Provided material |
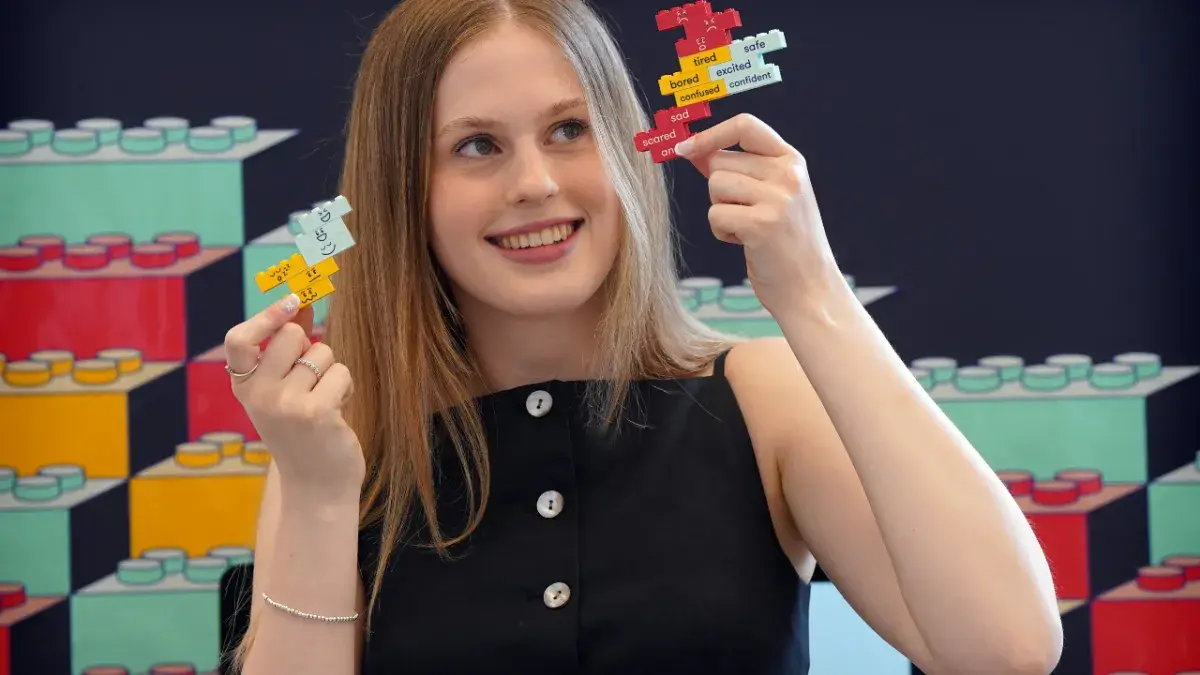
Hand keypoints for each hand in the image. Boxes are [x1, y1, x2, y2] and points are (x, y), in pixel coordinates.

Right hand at [224, 293, 363, 504]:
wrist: (315, 485)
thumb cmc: (303, 431)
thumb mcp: (284, 389)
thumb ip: (288, 349)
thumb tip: (300, 302)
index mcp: (244, 386)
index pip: (238, 339)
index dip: (265, 316)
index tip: (292, 302)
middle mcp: (259, 394)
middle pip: (292, 334)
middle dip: (311, 348)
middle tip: (312, 381)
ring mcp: (285, 403)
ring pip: (323, 353)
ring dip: (332, 373)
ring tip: (324, 402)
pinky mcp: (316, 412)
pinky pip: (341, 373)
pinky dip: (346, 388)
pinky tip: (336, 412)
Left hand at [675, 113, 846, 317]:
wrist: (811, 289)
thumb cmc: (786, 245)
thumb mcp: (772, 197)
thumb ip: (739, 171)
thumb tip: (694, 150)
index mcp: (792, 161)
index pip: (745, 125)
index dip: (709, 134)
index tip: (684, 148)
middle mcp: (788, 175)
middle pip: (720, 161)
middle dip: (718, 189)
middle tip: (743, 213)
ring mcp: (777, 199)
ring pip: (714, 187)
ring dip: (721, 212)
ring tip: (747, 229)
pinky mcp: (761, 225)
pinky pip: (715, 216)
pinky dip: (722, 232)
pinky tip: (745, 243)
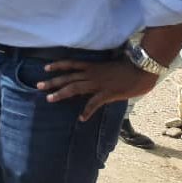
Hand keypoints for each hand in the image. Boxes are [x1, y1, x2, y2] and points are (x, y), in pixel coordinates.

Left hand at [37, 58, 156, 120]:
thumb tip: (93, 77)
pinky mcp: (108, 93)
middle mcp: (92, 73)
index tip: (45, 68)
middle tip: (38, 85)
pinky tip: (81, 118)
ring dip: (61, 93)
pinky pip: (94, 103)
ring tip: (49, 99)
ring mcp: (99, 83)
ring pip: (75, 87)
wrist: (143, 69)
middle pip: (68, 77)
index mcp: (93, 66)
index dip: (58, 65)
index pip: (71, 64)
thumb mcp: (110, 67)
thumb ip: (99, 72)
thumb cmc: (129, 67)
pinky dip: (87, 110)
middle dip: (53, 81)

Directions for this task |
Output exactly the lines from the one with "middle pip: (68, 77)" through the final line of the listing above.

Output |
middle pip: (68, 77)
index mcp: (93, 66)
index dip: (58, 65)
index pip: (71, 64)
thumb mcp: (110, 67)
thumb ip: (99, 72)
thumb cmc: (129, 67)
pinky dip: (87, 110)
middle dip: (53, 81)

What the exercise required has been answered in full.